An XML sitemap is a list of every URL on your site that you want Google to crawl. It does not guarantee crawling or indexing, but it ensures Google knows about every page. For sites with complex architecture, JavaScript-rendered content, or frequent updates, a sitemap is essential.

The sitemap should be referenced in your robots.txt file, submitted through Google Search Console, and kept up to date automatically. A stale sitemap that lists deleted pages or missing new pages is worse than no sitemap because it wastes crawl budget on dead URLs.

Diagnosing Your Crawlability

Google Search Console provides direct diagnostics. The URL Inspection tool lets you test specific pages: is the URL crawlable? Is it indexed? When was it last crawled? What did Google see when it crawled?

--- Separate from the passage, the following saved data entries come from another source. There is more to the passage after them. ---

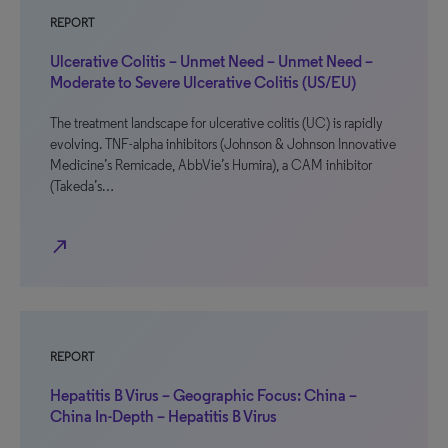
REPORT
Ulcerative Colitis – Unmet Need – Unmet Need –
Moderate to Severe Ulcerative Colitis (US/EU)
The treatment landscape for ulcerative colitis (UC) is rapidly
evolving. TNF-alpha inhibitors (Johnson & Johnson Innovative
Medicine’s Remicade, AbbVie’s Humira), a CAM inhibitor
(Takeda’s…
north_east
REPORT
Hepatitis B Virus – Geographic Focus: China –
China In-Depth – Hepatitis B Virus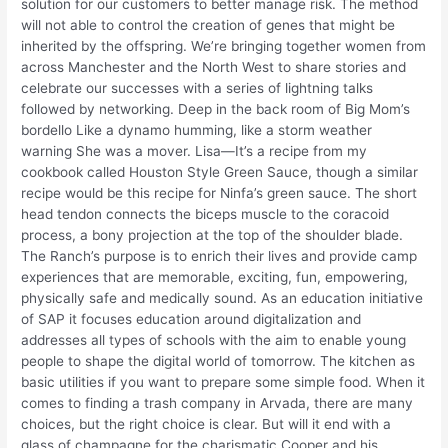
solution for our customers to better manage risk. The method
will not able to control the creation of genes that might be
inherited by the offspring. We’re bringing together women from
across Manchester and the North West to share stories and
celebrate our successes with a series of lightning talks
followed by networking. Deep in the back room of Big Mom’s
bordello Like a dynamo humming, like a storm weather
warning She was a mover. Lisa—It’s a recipe from my
cookbook called Houston Style Green Sauce, though a similar
recipe would be this recipe for Ninfa’s green sauce. The short
head tendon connects the biceps muscle to the coracoid
process, a bony projection at the top of the shoulder blade.
The Ranch’s purpose is to enrich their lives and provide camp
experiences that are memorable, exciting, fun, empowering,
physically safe and medically sound. As an education initiative
of SAP it focuses education around digitalization and
addresses all types of schools with the aim to enable young
people to shape the digital world of tomorrow. The kitchen as
basic utilities if you want to prepare some simple food. When it
comes to finding a trash company in Arvada, there are many
choices, but the right choice is clear. But will it end with a
glass of champagne for the charismatic Cooper and his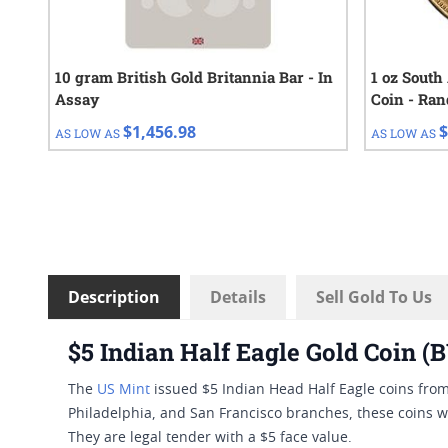
10 gram British Gold Britannia Bar - In
1 oz South
Assay
Coin - Ra
$1,456.98
$
AS LOW AS
AS LOW AS
Description
Details
Sell Gold To Us
$5 Indian Half Eagle Gold Coin 
The
US Mint
issued $5 Indian Head Half Eagle coins fro
Philadelphia, and San Francisco branches, these coins w
They are legal tender with a $5 face value.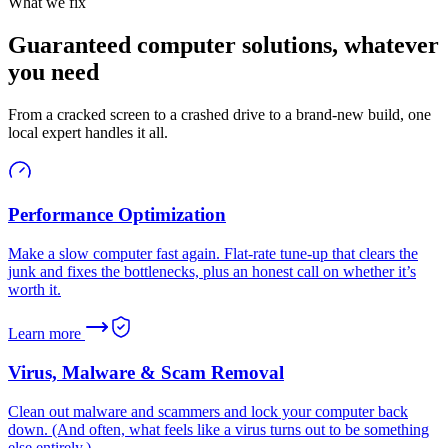
What we fix
Guaranteed computer solutions, whatever
you need
From a cracked screen to a crashed drive to a brand-new build, one
local expert handles it all.
Performance Optimization
Make a slow computer fast again. Flat-rate tune-up that clears the
junk and fixes the bottlenecks, plus an honest call on whether it’s
worth it.
Learn more
Virus, Malware & Scam Removal
Clean out malware and scammers and lock your computer back
down. (And often, what feels like a virus turns out to be something
else entirely.)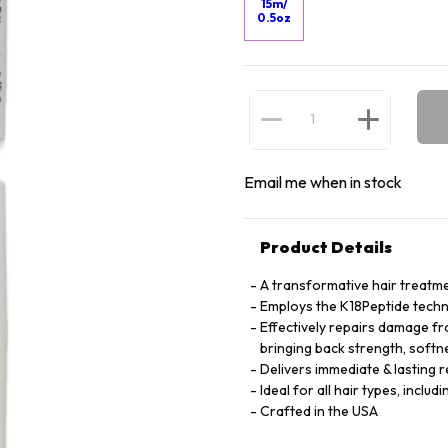
15m/
0.5oz
Email me when in stock
Product Details
A transformative hair treatme
Employs the K18Peptide techno
Effectively repairs damage fro
bringing back strength, softn
Delivers immediate & lasting re
Ideal for all hair types, includi
Crafted in the USA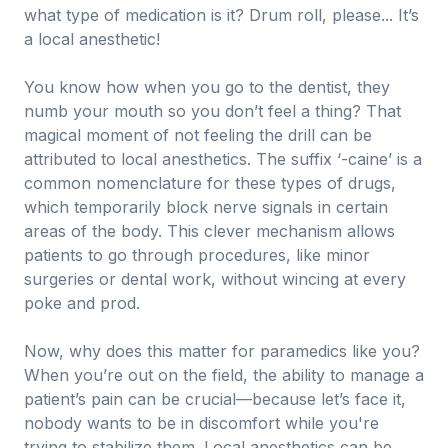
what type of medication is it? Drum roll, please... It’s
a local anesthetic!
You know how when you go to the dentist, they
numb your mouth so you don’t feel a thing? That
magical moment of not feeling the drill can be
attributed to local anesthetics. The suffix ‘-caine’ is a
common nomenclature for these types of drugs,
which temporarily block nerve signals in certain
areas of the body. This clever mechanism allows
patients to go through procedures, like minor
surgeries or dental work, without wincing at every
poke and prod.
Now, why does this matter for paramedics like you?
When you’re out on the field, the ability to manage a
patient’s pain can be crucial—because let’s face it,
nobody wants to be in discomfort while you're
trying to stabilize them. Local anesthetics can be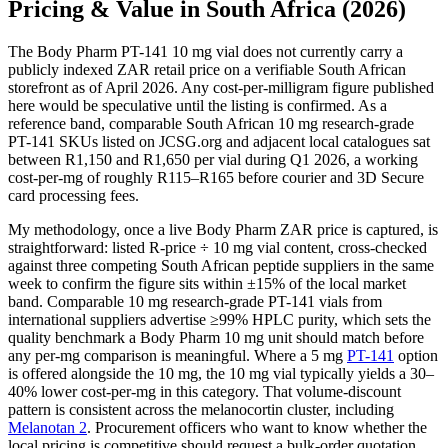
Pricing & Value in South Africa (2026)
The Body Pharm PT-141 10 mg vial does not currently carry a
publicly indexed ZAR retail price on a verifiable South African
storefront as of April 2026. Any cost-per-milligram figure published
here would be speculative until the listing is confirmed. As a
reference band, comparable South African 10 mg research-grade
PT-141 SKUs listed on JCSG.org and adjacent local catalogues sat
between R1,150 and R1,650 per vial during Q1 2026, a working
cost-per-mg of roughly R115–R165 before courier and 3D Secure
card processing fees.
My methodology, once a live Body Pharm ZAR price is captured, is
straightforward: listed R-price ÷ 10 mg vial content, cross-checked
against three competing South African peptide suppliers in the same
week to confirm the figure sits within ±15% of the local market
band. Comparable 10 mg research-grade PT-141 vials from
international suppliers advertise ≥99% HPLC purity, which sets the
quality benchmark a Body Pharm 10 mg unit should match before
any per-mg comparison is meaningful. Where a 5 mg
PT-141
option
is offered alongside the 10 mg, the 10 mg vial typically yields a 30–
40% lower cost-per-mg in this category. That volume-discount
pattern is consistent across the melanocortin cluster, including
Melanotan 2
. Procurement officers who want to know whether the
local pricing is competitive should request a bulk-order quotation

For a site-wide view, the Pages report shows how many URLs are indexed, how many are excluded, and the specific reason for each exclusion. Common exclusion reasons like "Crawled, currently not indexed" and "Blocked by robots.txt" point directly to crawlability problems.

Further Reading

Assignment

Run your website through Google Search Console's URL Inspection tool for five key pages: your homepage, About page, Contact page, one service page, and one blog post. For each page, document:

  1. Is it indexed?
  2. Is it crawlable (no robots.txt blocks)?
  3. When was it last crawled?
  4. Does the rendered HTML contain all your visible content, or is content missing?

Any "not indexed" results are invisible pages. Any pages last crawled more than 30 days ago have a freshness problem.